■ **Exercise prompt**: Look through the data below and extract, unchanged, the lines from the one that contains "right hip: (391, 190)" to the one that contains "right shoulder: (670, 111)", both included.
[Start of Attachment]
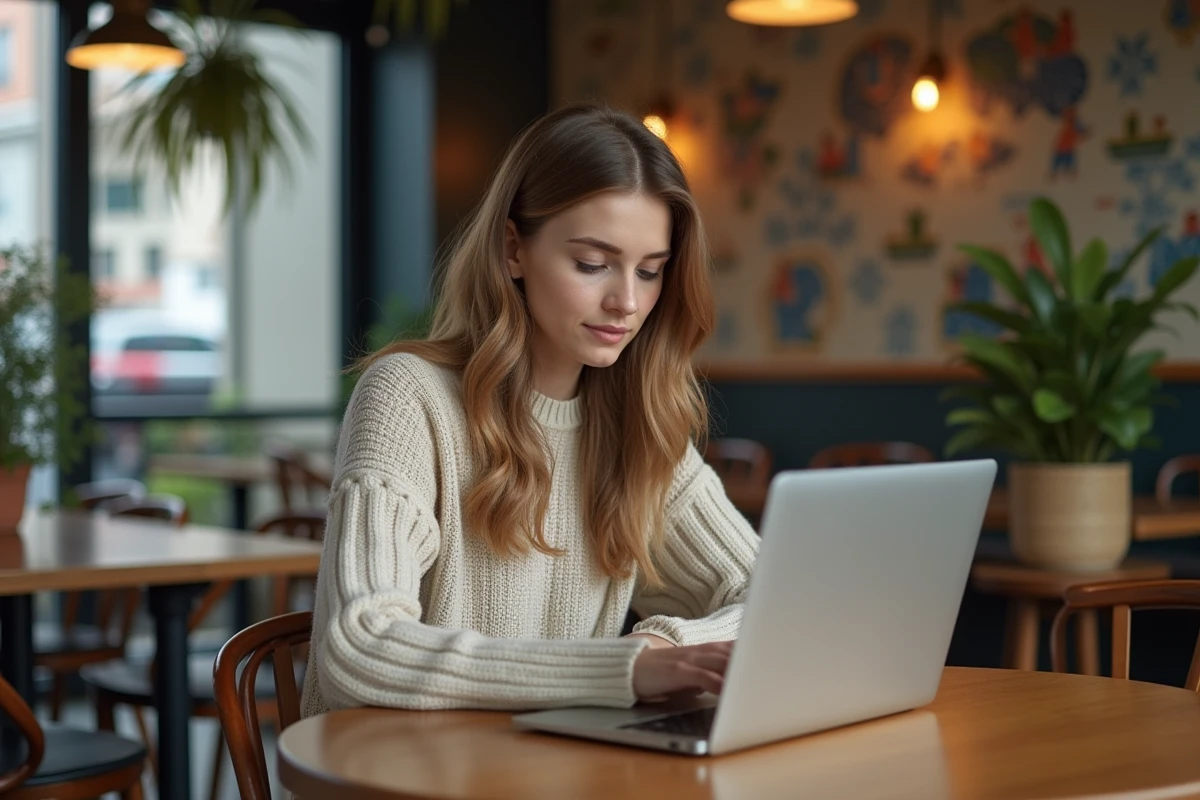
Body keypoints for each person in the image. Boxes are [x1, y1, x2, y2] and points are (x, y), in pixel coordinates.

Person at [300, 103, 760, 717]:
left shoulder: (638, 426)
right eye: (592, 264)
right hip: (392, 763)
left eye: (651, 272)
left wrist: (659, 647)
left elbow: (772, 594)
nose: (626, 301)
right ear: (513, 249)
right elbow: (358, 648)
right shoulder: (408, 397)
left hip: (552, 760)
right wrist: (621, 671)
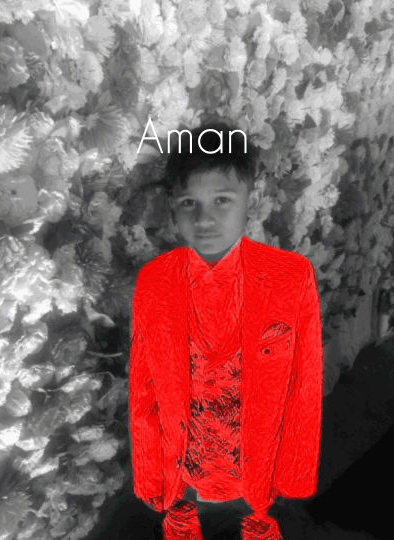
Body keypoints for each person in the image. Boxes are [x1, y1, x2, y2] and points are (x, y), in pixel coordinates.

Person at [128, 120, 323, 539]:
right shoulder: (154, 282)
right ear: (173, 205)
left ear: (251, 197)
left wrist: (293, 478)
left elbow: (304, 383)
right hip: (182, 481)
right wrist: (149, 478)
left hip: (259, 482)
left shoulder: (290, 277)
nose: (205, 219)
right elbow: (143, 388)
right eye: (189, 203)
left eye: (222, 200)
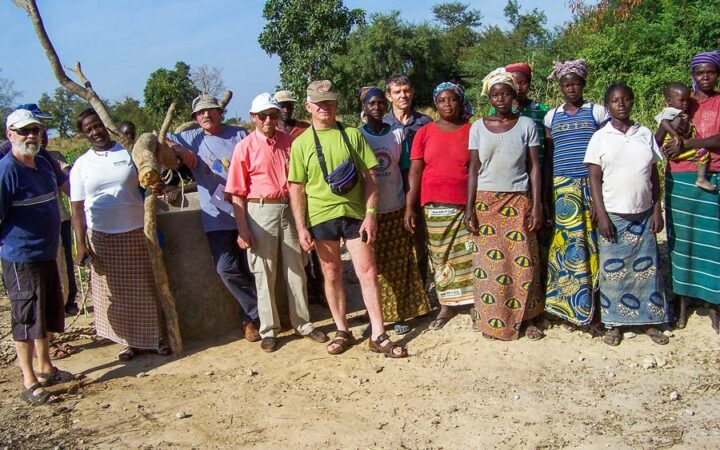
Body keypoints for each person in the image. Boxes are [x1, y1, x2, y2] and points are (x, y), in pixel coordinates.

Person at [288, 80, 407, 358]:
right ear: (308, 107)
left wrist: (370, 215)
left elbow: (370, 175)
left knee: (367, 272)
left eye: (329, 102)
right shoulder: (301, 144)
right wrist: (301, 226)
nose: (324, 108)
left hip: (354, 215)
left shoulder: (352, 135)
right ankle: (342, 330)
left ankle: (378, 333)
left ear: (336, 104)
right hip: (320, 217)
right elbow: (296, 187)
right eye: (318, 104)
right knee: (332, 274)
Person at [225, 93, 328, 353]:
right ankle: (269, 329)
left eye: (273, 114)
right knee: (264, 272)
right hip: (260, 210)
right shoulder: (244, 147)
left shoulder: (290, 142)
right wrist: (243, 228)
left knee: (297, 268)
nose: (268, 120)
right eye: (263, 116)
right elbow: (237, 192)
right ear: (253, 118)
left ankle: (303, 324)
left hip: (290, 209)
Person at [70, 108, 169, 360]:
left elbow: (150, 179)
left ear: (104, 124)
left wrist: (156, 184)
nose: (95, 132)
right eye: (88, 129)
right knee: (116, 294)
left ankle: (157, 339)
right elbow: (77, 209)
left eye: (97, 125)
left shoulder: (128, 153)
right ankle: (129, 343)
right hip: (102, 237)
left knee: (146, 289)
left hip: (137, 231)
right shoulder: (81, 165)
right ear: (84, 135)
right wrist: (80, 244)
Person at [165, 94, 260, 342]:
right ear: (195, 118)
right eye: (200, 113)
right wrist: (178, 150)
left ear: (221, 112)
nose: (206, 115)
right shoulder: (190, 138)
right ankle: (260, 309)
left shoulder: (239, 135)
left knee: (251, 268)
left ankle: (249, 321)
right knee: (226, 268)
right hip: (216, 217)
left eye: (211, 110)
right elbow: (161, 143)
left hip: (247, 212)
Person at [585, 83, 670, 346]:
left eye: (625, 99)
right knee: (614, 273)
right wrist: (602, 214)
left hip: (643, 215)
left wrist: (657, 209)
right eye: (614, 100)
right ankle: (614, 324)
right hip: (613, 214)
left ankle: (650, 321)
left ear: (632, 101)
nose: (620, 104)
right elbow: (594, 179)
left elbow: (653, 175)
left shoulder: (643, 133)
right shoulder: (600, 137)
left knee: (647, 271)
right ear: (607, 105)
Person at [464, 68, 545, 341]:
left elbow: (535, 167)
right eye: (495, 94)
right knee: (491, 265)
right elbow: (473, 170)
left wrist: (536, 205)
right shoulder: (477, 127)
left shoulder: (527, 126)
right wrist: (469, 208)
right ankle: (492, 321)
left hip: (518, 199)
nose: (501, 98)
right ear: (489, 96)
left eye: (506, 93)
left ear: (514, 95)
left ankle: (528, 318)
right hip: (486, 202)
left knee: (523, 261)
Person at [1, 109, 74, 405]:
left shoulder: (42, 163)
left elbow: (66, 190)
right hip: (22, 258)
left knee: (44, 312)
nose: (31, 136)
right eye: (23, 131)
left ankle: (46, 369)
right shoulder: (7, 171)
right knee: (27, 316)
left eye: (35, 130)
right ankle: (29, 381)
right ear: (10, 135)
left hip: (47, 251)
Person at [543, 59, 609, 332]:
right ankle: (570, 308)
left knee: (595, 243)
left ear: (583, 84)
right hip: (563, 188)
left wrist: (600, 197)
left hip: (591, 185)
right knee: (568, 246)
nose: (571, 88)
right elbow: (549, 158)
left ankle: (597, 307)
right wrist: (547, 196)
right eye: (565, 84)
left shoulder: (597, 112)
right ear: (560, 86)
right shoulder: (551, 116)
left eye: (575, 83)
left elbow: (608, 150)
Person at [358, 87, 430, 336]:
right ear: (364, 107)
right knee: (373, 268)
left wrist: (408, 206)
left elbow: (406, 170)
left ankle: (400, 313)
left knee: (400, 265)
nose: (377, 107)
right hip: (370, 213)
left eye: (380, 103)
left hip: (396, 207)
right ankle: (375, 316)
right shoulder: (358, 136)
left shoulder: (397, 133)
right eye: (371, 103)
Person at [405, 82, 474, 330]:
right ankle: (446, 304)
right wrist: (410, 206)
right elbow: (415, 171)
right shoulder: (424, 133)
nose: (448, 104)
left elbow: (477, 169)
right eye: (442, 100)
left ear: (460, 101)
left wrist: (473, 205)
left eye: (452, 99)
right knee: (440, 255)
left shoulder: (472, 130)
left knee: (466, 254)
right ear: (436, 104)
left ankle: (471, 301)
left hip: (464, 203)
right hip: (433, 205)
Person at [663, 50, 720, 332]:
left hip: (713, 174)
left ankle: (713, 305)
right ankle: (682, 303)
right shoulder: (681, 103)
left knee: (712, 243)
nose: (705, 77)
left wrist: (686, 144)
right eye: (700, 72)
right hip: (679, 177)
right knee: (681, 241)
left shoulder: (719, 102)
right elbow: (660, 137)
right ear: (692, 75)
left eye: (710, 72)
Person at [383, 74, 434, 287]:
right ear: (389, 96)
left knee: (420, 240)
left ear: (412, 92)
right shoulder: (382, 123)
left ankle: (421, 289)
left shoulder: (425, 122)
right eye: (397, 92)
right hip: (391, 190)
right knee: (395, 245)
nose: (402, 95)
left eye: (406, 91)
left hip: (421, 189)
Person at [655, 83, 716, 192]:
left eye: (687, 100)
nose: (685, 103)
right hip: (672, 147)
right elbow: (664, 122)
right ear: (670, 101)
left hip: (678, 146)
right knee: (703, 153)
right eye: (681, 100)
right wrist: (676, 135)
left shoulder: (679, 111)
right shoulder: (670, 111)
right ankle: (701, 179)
[End of Attachment]
[Start of Attachment]
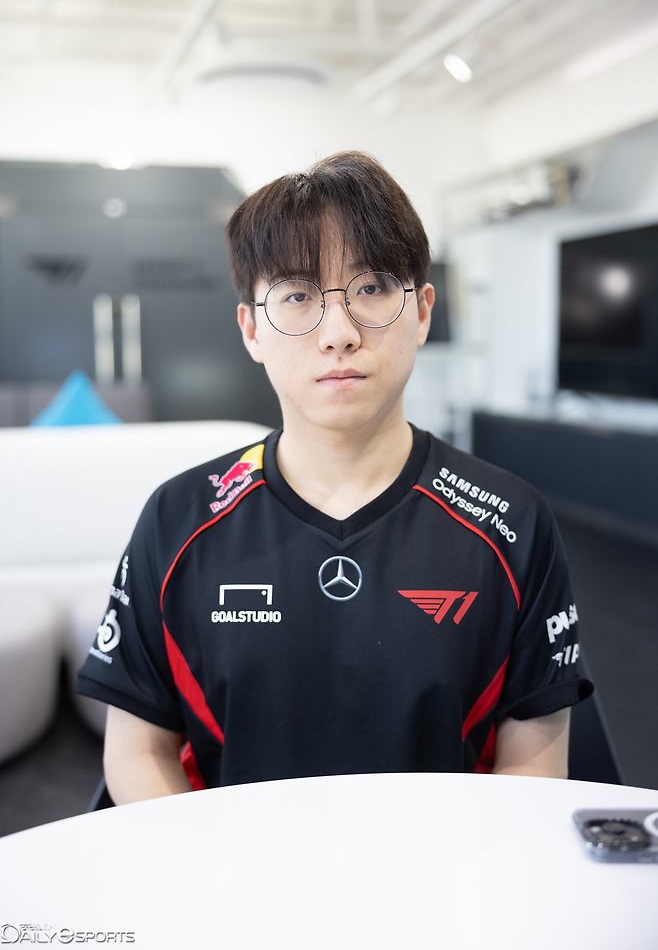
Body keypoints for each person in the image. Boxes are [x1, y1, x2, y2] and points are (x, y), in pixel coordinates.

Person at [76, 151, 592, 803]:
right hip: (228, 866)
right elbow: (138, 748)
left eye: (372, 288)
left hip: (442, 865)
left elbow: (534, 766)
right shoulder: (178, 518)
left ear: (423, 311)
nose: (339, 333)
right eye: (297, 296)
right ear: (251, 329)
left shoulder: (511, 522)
[End of Attachment]
[Start of Attachment]
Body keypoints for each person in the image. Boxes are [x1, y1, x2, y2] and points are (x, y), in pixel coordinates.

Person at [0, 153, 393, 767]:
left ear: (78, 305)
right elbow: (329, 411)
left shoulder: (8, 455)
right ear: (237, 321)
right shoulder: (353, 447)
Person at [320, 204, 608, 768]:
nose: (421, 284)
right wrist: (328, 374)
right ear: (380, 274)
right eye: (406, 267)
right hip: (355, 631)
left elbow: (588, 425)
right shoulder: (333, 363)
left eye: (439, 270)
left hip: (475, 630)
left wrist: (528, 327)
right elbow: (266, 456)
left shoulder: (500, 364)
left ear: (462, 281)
[End of Attachment]
■ **Written response**:
right hip: (391, 190)
right knee: (395, 245)
nose: (402, 95)
left eye: (406, 91)
left hip: (421, 189)
Person at [655, 83, 716, 192]:
left eye: (687, 100)
nose: (685, 103)
right hip: (672, 147)
right elbow: (664, 122)
right ear: (670, 101)
left hip: (678, 146)
right knee: (703, 153)
right eye: (681, 100)
right wrist: (676, 135)
left shoulder: (679, 111)
right shoulder: (670, 111)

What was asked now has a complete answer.